In June, Driscoll’s classroom was awash with students getting ready to showcase final presentations for Bud, Not Buddy. Anais and two friends, Shardee Burston and Lynnicia Barnett, had decided to perform the scene in which Todd sticks a pencil up Bud’s nose while he’s asleep. After Bud awakens, he fights back—until Mrs. Amos enters and accuses him of picking on her son.

The students introduced the chapter, then Anais, in the role of Bud, curled atop a small table serving as a bed. Shardee, playing Todd, entered with a pencil in hand. The girls wrestled to the floor, then remembered to dip into a plateful of red paint. Both of them now smeared with “blood,” Shardee held her neck as Anais ducked under the bed.

Enter Lynnicia as Mrs. Amos, who listened sympathetically to Todd’s version of events:

Todd: I was only trying to help, and...and look what it’s gotten me.

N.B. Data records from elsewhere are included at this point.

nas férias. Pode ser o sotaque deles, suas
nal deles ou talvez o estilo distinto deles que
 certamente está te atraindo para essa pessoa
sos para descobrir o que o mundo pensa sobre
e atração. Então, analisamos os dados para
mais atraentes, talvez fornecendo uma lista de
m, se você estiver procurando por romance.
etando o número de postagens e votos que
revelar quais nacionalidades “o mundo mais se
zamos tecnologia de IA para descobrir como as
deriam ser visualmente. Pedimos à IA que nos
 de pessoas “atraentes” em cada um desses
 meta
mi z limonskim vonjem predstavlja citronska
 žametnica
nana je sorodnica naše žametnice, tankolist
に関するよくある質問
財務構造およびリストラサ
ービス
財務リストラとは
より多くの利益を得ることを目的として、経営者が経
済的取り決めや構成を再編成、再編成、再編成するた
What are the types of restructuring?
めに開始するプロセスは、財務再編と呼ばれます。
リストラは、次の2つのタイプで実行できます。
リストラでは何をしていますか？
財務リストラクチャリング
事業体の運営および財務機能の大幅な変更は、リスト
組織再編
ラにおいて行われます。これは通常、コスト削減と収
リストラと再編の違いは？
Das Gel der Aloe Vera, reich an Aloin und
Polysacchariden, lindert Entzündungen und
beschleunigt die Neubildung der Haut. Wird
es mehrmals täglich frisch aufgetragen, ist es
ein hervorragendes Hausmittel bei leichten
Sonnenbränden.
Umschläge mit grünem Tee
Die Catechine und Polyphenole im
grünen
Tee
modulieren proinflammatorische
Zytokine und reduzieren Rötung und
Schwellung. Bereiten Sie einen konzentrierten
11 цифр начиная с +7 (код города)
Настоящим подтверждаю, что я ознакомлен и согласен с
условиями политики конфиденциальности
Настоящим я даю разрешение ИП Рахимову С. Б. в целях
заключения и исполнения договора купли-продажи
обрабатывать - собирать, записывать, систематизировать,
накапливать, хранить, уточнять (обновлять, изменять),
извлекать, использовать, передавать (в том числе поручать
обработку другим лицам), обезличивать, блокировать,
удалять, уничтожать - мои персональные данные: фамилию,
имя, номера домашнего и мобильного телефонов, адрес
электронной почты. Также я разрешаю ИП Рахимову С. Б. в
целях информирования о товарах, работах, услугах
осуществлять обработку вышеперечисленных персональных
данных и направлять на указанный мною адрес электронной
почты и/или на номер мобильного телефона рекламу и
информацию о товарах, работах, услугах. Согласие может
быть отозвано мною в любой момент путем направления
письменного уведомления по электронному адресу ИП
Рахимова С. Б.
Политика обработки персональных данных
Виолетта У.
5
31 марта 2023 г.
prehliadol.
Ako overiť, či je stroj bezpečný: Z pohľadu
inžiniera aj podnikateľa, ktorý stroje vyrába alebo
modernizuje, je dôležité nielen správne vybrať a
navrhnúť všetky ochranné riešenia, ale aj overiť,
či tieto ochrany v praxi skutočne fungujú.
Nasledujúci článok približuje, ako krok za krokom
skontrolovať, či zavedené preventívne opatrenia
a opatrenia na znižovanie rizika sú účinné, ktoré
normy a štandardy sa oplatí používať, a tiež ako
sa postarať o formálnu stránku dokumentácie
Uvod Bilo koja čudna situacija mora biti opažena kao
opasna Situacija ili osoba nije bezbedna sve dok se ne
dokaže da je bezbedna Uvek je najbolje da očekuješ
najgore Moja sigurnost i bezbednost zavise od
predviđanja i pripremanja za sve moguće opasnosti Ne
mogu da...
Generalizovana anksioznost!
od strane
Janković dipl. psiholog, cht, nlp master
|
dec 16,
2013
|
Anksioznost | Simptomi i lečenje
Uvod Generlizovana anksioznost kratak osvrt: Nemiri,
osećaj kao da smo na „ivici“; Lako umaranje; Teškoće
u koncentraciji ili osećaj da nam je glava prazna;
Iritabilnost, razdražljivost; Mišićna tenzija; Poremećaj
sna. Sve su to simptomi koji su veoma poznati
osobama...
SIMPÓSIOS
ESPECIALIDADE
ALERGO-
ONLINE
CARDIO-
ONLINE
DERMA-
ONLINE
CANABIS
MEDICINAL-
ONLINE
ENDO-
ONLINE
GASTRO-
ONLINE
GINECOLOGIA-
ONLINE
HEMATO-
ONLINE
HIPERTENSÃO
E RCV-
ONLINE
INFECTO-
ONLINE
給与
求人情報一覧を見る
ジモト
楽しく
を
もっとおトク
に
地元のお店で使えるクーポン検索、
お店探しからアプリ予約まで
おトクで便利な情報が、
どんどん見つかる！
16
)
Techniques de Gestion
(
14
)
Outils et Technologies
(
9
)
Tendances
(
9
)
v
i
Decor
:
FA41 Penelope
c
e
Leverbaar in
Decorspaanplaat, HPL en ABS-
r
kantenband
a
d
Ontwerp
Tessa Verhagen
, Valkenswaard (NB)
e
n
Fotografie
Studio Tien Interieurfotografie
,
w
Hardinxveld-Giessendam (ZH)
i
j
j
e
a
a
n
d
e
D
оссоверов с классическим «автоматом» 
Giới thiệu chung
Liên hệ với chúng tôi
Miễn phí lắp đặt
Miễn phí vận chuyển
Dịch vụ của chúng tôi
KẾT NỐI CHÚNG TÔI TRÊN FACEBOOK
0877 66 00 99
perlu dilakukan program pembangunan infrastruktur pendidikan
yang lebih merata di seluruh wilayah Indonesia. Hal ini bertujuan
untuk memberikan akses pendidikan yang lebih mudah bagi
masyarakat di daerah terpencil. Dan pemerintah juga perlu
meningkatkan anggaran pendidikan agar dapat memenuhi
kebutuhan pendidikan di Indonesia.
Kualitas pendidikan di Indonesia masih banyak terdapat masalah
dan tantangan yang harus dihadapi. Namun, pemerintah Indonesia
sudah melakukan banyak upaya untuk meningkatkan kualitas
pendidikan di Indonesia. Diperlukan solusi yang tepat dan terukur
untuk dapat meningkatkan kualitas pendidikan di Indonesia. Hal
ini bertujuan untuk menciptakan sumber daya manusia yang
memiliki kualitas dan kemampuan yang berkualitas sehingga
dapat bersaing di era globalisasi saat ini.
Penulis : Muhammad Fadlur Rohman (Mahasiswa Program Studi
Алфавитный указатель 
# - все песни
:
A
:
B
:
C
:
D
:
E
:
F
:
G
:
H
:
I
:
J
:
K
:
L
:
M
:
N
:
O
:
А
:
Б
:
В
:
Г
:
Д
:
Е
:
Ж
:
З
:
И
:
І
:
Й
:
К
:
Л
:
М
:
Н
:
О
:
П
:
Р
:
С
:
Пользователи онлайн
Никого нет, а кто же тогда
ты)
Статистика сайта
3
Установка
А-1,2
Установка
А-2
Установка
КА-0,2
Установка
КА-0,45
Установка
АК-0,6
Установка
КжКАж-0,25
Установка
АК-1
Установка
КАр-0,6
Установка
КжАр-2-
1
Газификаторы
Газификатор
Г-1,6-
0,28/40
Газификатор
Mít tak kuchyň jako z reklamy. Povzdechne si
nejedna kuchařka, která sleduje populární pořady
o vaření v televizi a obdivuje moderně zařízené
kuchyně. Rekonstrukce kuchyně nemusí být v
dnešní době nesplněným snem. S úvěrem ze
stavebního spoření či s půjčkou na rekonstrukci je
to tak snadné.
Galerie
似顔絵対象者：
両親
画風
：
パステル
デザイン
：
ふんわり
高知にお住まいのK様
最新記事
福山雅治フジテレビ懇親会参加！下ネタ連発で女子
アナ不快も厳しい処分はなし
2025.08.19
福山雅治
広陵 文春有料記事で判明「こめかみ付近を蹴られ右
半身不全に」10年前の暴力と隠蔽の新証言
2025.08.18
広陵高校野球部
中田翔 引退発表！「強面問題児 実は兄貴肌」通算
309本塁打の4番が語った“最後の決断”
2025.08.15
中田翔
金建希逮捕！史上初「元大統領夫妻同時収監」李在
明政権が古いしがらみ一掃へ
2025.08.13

Mrs. Amos (to Bud): This is how you choose to repay me? Not only have you struck him, you provoked his asthma!

Todd: I was just trying to wake him to make sure he’d gone to the lavatory. I was just trying to help.

Mrs. Amos (to Bud): Go to Todd and apologize, or I shall be forced to give you the strapping of your life.

Bud: It was wrong of me to hit you. I know you were only trying to help, and I’m very sorry for what I did.

The girls recited straight from the book, skipping a few lines here and there to keep the program short. What was notable, at least for Driscoll, was that Anais spokepublicly at all.

“It’s incredible that she read out loud for her presentation because before, she wouldn’t do that,” Driscoll says. “We have had situations this year where teachers asked her to read out loud and then put consequences on her when she didn’t do it.”

At home that afternoon, Anais’ mom, Ana Dominguez, admitted that she still has to prod the teenager to read. But, she continued, speaking with a thick Spanish accent, “she says that she’s doing better, that she’s learning, that she feels more special.”

Dominguez was sitting on a loveseat in a tiny living room dominated by a large-screen television. Soon, Anais and her oldest brother, Michael, arrived. After a quick trip upstairs to her room, Anais dropped onto the couch next to her mom. “Wow,” Dominguez said, looking at two small trophies in her daughter’s hands. "¿Dónde Mikey?”

“He’s upstairs. He only got one,” Anais declared, showing off her soccer awards and a swimming certificate. She told her mother about the presentations in Driscoll’s class and added that one of the observing teachers gave her group top scores in all grading areas.

Reflecting on the school year about to end, Anais recalled that in the fall, she kept waiting for someone to pull her out of class, as they had for years. It took her a few days to realize that with help from Driscoll and UDL, the pattern had changed.

“Now if I read a book, I’ll understand it,” she said. “It showed me...that reading isn’t all that hard and that you can see your own work if you talk to the text and you think through your work. I’m not only at Level 1. I can go up to a Level 2, and a Level 3, and a Level 4.”